Work item: Your answer should be exactly the lines from the one that contains "index pip: (155, 128)" through the final line of the entries below, and nothing else.

Source data:

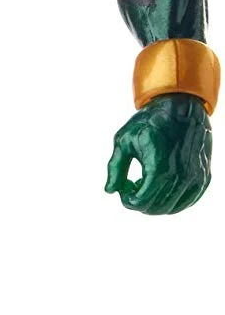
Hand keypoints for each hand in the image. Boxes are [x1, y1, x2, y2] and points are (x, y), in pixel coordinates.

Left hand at [105, 93, 211, 213]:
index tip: (123, 191)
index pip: (141, 201)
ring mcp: (194, 177)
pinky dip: (173, 202)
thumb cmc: (150, 121)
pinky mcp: (204, 176)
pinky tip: (162, 188)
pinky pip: (188, 201)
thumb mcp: (124, 140)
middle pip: (155, 208)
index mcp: (158, 166)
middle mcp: (180, 175)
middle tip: (133, 187)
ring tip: (147, 184)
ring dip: (156, 203)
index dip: (128, 201)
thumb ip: (115, 168)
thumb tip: (110, 191)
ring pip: (172, 208)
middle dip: (140, 202)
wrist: (181, 106)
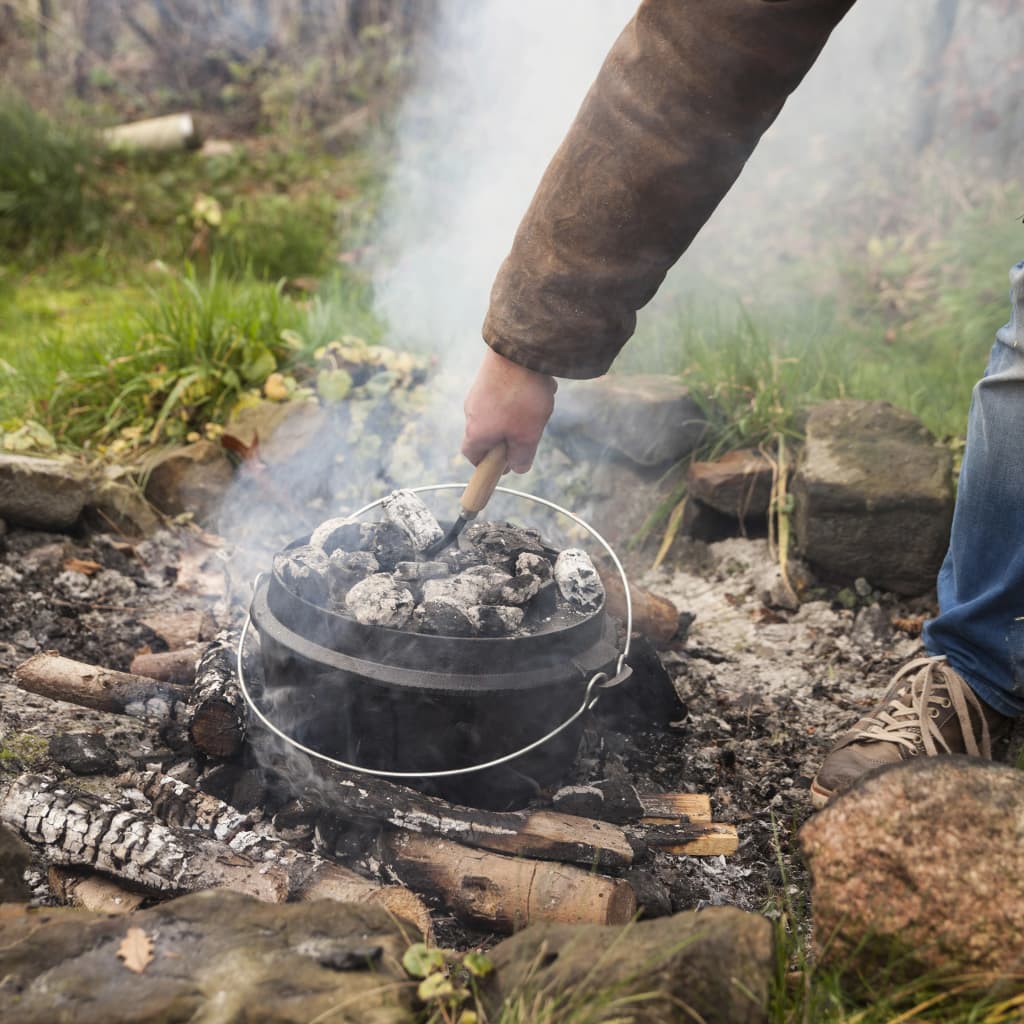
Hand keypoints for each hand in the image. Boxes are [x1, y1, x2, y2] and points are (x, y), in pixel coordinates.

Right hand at [462, 347, 556, 472]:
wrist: (517, 349)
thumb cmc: (521, 398)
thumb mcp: (527, 436)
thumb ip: (522, 457)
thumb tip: (517, 468)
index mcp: (476, 432)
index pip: (471, 455)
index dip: (486, 464)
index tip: (504, 464)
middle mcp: (471, 411)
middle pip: (488, 433)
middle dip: (510, 437)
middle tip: (530, 433)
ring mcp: (479, 391)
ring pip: (500, 413)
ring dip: (520, 415)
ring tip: (539, 406)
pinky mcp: (489, 375)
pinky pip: (506, 394)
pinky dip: (521, 396)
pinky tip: (539, 387)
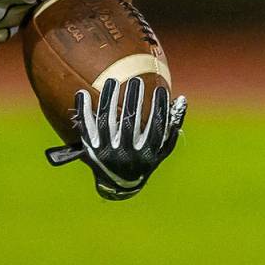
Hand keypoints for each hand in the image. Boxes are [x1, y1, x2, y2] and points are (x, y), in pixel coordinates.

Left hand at [46, 77, 185, 199]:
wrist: (118, 184)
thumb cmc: (144, 159)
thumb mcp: (162, 149)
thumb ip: (172, 125)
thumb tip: (181, 98)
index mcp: (146, 156)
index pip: (155, 128)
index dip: (160, 107)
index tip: (161, 89)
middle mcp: (126, 156)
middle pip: (129, 123)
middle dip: (133, 100)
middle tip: (136, 81)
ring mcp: (107, 152)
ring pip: (106, 122)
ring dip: (108, 99)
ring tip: (112, 81)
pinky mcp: (91, 149)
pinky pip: (85, 128)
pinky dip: (83, 110)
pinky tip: (82, 93)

Exercise solution:
index pip: (155, 128)
index dip: (160, 107)
index tip: (161, 89)
middle mcp: (126, 156)
middle pip: (129, 123)
middle dip: (133, 100)
middle tip: (136, 81)
ring mcp: (107, 152)
ring pip: (106, 122)
ring dip: (108, 99)
ring tip: (112, 81)
pinky mcp: (91, 149)
pinky pip: (85, 128)
pinky dip: (83, 110)
pinky tip: (82, 93)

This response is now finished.